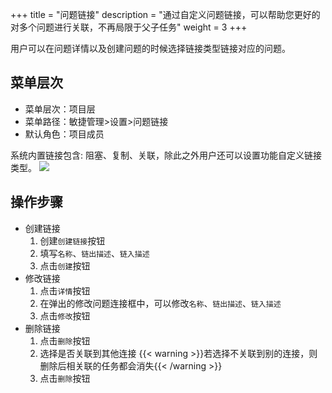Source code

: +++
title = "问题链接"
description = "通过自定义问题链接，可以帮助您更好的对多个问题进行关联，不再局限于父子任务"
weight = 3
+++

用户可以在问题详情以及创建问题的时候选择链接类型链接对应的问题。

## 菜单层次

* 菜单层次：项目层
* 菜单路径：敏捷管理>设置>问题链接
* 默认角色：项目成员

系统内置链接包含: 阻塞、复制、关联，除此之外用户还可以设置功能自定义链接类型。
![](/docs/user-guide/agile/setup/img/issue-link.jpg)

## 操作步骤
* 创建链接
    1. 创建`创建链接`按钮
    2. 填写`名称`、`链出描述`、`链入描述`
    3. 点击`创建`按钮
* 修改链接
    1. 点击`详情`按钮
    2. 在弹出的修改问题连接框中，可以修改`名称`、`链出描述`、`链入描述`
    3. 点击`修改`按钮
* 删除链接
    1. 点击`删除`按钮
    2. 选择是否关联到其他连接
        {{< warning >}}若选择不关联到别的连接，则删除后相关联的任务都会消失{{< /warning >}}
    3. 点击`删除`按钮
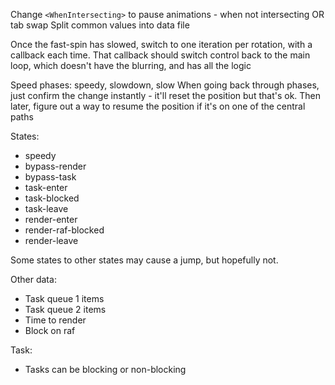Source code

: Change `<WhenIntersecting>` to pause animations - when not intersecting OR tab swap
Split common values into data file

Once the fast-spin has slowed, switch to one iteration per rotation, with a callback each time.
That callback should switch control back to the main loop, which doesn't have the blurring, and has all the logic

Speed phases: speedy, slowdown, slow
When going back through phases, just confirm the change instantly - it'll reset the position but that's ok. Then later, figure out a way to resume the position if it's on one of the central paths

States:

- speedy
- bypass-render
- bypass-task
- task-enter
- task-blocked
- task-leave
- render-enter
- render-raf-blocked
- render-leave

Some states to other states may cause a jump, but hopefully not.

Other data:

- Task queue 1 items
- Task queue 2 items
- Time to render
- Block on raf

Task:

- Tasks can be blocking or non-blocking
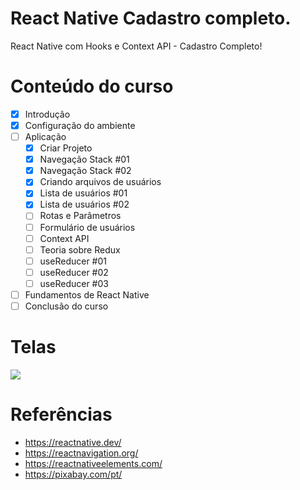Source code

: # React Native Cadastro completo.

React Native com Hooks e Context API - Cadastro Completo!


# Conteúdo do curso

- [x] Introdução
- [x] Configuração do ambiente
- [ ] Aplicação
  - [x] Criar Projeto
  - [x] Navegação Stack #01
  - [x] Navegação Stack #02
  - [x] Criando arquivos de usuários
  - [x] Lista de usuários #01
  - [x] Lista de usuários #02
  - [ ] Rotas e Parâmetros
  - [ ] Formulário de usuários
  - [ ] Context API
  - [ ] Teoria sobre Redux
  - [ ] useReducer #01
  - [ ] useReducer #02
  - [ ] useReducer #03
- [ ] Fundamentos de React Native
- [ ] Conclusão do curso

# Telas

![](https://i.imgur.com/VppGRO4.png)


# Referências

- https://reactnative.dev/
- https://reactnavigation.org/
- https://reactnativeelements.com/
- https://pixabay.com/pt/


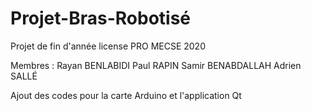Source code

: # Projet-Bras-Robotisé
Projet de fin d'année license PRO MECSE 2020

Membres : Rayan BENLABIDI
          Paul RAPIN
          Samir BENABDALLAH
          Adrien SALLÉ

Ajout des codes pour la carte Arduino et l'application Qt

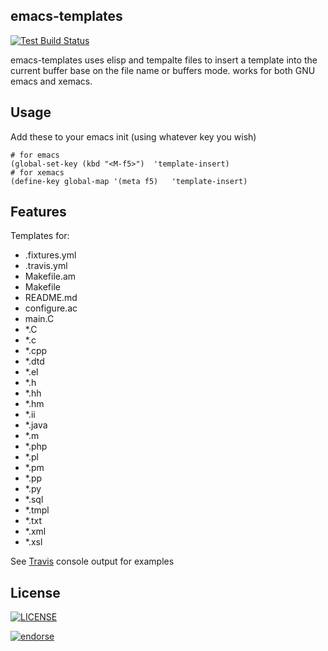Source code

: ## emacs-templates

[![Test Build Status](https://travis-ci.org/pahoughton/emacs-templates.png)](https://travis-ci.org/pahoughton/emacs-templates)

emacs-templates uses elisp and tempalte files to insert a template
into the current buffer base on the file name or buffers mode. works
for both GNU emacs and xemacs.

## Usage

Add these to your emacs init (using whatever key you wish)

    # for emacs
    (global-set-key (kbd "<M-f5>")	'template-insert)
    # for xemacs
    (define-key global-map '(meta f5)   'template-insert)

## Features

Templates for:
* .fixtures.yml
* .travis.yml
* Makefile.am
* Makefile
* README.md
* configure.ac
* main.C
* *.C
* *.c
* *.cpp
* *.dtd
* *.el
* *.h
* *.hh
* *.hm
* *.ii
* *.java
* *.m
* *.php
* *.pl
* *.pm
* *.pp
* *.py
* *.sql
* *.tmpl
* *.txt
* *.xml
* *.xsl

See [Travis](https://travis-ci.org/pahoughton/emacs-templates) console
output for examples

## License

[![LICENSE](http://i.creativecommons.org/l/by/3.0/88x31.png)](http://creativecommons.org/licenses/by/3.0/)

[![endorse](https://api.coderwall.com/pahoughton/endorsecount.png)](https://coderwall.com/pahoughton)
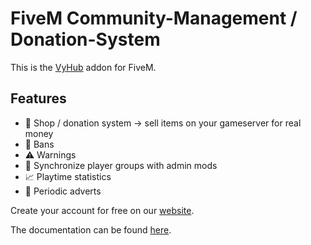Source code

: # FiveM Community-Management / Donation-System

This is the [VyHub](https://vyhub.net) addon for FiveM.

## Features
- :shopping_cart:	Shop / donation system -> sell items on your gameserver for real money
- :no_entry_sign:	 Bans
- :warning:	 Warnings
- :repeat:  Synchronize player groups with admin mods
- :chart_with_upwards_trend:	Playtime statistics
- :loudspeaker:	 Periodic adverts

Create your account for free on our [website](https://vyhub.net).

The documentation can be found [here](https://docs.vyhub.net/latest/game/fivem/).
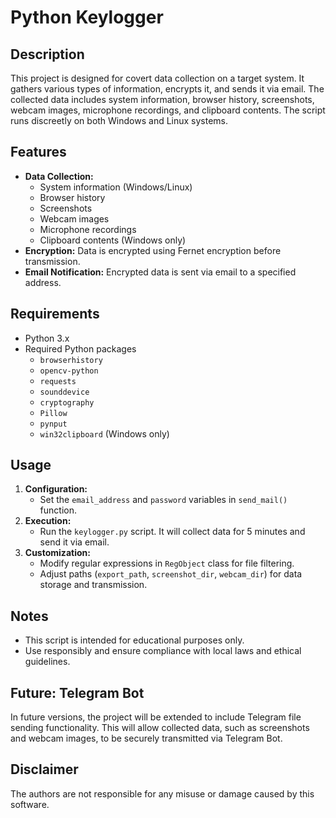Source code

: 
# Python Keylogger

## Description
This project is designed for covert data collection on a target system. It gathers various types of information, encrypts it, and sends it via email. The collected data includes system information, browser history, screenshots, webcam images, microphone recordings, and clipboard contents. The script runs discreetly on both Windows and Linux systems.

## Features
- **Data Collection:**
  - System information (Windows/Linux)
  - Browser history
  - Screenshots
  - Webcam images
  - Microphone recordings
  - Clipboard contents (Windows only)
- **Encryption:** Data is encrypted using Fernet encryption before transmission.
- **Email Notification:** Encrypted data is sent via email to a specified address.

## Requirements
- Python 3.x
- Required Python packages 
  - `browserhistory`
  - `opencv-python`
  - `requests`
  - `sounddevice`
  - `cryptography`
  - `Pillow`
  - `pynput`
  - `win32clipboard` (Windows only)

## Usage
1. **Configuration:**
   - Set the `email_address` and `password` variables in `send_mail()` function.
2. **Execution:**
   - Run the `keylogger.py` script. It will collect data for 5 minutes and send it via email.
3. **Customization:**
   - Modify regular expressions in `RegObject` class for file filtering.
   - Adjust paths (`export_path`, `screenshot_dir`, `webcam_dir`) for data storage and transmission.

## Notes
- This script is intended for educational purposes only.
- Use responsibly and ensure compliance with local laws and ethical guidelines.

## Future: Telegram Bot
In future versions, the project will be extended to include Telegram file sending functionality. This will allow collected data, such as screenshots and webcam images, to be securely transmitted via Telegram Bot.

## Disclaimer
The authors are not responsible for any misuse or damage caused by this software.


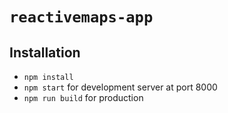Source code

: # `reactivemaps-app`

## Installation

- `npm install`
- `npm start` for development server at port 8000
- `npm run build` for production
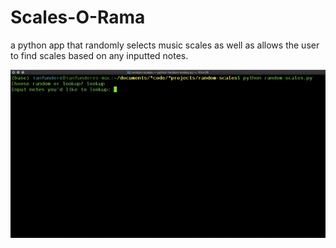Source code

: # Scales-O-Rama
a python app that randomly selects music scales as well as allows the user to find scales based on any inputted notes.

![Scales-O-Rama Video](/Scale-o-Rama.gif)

◇ ◇ ◇

EXERCISE DIRECTIONS:
Output the source text of every row verbatim, leaving out the pictures.

RESULT:
Source code

: +++
title = "问题链接"
description = "通过自定义问题链接，可以帮助您更好的对多个问题进行关联，不再局限于父子任务"
weight = 3
+++

用户可以在问题详情以及创建问题的时候选择链接类型链接对应的问题。

## 菜单层次

* 菜单层次：项目层
* 菜单路径：敏捷管理>设置>问题链接
* 默认角色：项目成员

系统内置链接包含: 阻塞、复制、关联，除此之外用户还可以设置功能自定义链接类型。
![](/docs/user-guide/agile/setup/img/issue-link.jpg)

## 操作步骤
* 创建链接
    1. 创建`创建链接`按钮
    2. 填写`名称`、`链出描述`、`链入描述`
    3. 点击`创建`按钮
* 修改链接
    1. 点击`详情`按钮
    2. 在弹出的修改问题连接框中，可以修改`名称`、`链出描述`、`链入描述`
    3. 点击`修改`按钮
* 删除链接
    1. 点击`删除`按钮
    2. 选择是否关联到其他连接
        {{< warning >}}若选择不关联到别的连接，则删除后相关联的任务都会消失{{< /warning >}}
    3. 点击`删除`按钮
Source code

: Change `<WhenIntersecting>` to pause animations - when not intersecting OR tab swap
Split common values into data file

Once the fast-spin has slowed, switch to one iteration per rotation, with a callback each time.
That callback should switch control back to the main loop, which doesn't have the blurring, and has all the logic

Speed phases: speedy, slowdown, slow
When going back through phases, just confirm the change instantly - it'll reset the position but that's ok. Then later, figure out a way to resume the position if it's on one of the central paths

States:

- speedy
- bypass-render
- bypass-task
- task-enter
- task-blocked
- task-leave
- render-enter
- render-raf-blocked
- render-leave

Some states to other states may cause a jump, but hopefully not.

Other data:

- Task queue 1 items
- Task queue 2 items
- Time to render
- Block on raf

Task:

- Tasks can be blocking or non-blocking
Source code

: # React Native Cadastro completo.

React Native com Hooks e Context API - Cadastro Completo!


# Conteúdo do curso

- [x] Introdução
- [x] Configuração do ambiente
- [ ] Aplicação
  - [x] Criar Projeto
  - [x] Navegação Stack #01
  - [x] Navegação Stack #02
  - [x] Criando arquivos de usuários
  - [x] Lista de usuários #01
  - [x] Lista de usuários #02
  - [ ] Rotas e Parâmetros
  - [ ] Formulário de usuários
  - [ ] Context API
  - [ ] Teoria sobre Redux
  - [ ] useReducer #01
  - [ ] useReducer #02
  - [ ] useReducer #03
- [ ] Fundamentos de React Native
- [ ] Conclusão do curso

# Telas

![](https://i.imgur.com/VppGRO4.png)


# Referências

- https://reactnative.dev/
- https://reactnavigation.org/
- https://reactnativeelements.com/
- https://pixabay.com/pt/


Source code

: # Projet-Bras-Robotisé
Projet de fin d'année license PRO MECSE 2020

Membres : Rayan BENLABIDI
          Paul RAPIN
          Samir BENABDALLAH
          Adrien SALLÉ

Ajout des codes pour la carte Arduino et l'application Qt

Source code

: ## emacs-templates

[![Test Build Status](https://travis-ci.org/pahoughton/emacs-templates.png)](https://travis-ci.org/pahoughton/emacs-templates)

emacs-templates uses elisp and tempalte files to insert a template
into the current buffer base on the file name or buffers mode. works
for both GNU emacs and xemacs.

## Usage

Add these to your emacs init (using whatever key you wish)

    # for emacs
    (global-set-key (kbd "<M-f5>")	'template-insert)
    # for xemacs
    (define-key global-map '(meta f5)   'template-insert)

## Features

Templates for:
* .fixtures.yml
* .travis.yml
* Makefile.am
* Makefile
* README.md
* configure.ac
* main.C
* *.C
* *.c
* *.cpp
* *.dtd
* *.el
* *.h
* *.hh
* *.hm
* *.ii
* *.java
* *.m
* *.php
* *.pl
* *.pm
* *.pp
* *.py
* *.sql
* *.tmpl
* *.txt
* *.xml
* *.xsl

See [Travis](https://travis-ci.org/pahoughton/emacs-templates) console
output for examples

## License

[![LICENSE](http://i.creativecommons.org/l/by/3.0/88x31.png)](http://creativecommons.org/licenses/by/3.0/)

[![endorse](https://api.coderwall.com/pahoughton/endorsecount.png)](https://coderwall.com/pahoughton)
Source code

: # FiveM Community-Management / Donation-System

This is the [VyHub](https://vyhub.net) addon for FiveM.

## Features
- :shopping_cart:	Shop / donation system -> sell items on your gameserver for real money
- :no_entry_sign:	 Bans
- :warning:	 Warnings
- :repeat:  Synchronize player groups with admin mods
- :chart_with_upwards_trend:	Playtime statistics
- :loudspeaker:	 Periodic adverts

Create your account for free on our [website](https://vyhub.net).

The documentation can be found [here](https://docs.vyhub.net/latest/game/fivem/).
Source code

: 
# Python Keylogger

## Description
This project is designed for covert data collection on a target system. It gathers various types of information, encrypts it, and sends it via email. The collected data includes system information, browser history, screenshots, webcam images, microphone recordings, and clipboard contents. The script runs discreetly on both Windows and Linux systems.

## Features
- **Data Collection:**
  - System information (Windows/Linux)
  - Browser history
  - Screenshots
  - Webcam images
  - Microphone recordings
  - Clipboard contents (Windows only)
- **Encryption:** Data is encrypted using Fernet encryption before transmission.
- **Email Notification:** Encrypted data is sent via email to a specified address.

## Requirements
- Python 3.x
- Required Python packages 
  - `browserhistory`
  - `opencv-python`
  - `requests`
  - `sounddevice`
  - `cryptography`
  - `Pillow`
  - `pynput`
  - `win32clipboard` (Windows only)

## Usage
1. **Configuration:**
   - Set the `email_address` and `password` variables in `send_mail()` function.
2. **Execution:**
   - Run the `keylogger.py` script. It will collect data for 5 minutes and send it via email.
3. **Customization:**
   - Modify regular expressions in `RegObject` class for file filtering.
   - Adjust paths (`export_path`, `screenshot_dir`, `webcam_dir`) for data storage and transmission.

## Notes
- This script is intended for educational purposes only.
- Use responsibly and ensure compliance with local laws and ethical guidelines.

## Future: Telegram Bot
In future versions, the project will be extended to include Telegram file sending functionality. This will allow collected data, such as screenshots and webcam images, to be securely transmitted via Telegram Bot.

## Disclaimer
The authors are not responsible for any misuse or damage caused by this software.


Source code

: # `reactivemaps-app`

## Installation

- `npm install`
- `npm start` for development server at port 8000
- `npm run build` for production
Source code

: # Scales-O-Rama
a python app that randomly selects music scales as well as allows the user to find scales based on any inputted notes.

![Scales-O-Rama Video](/Scale-o-Rama.gif)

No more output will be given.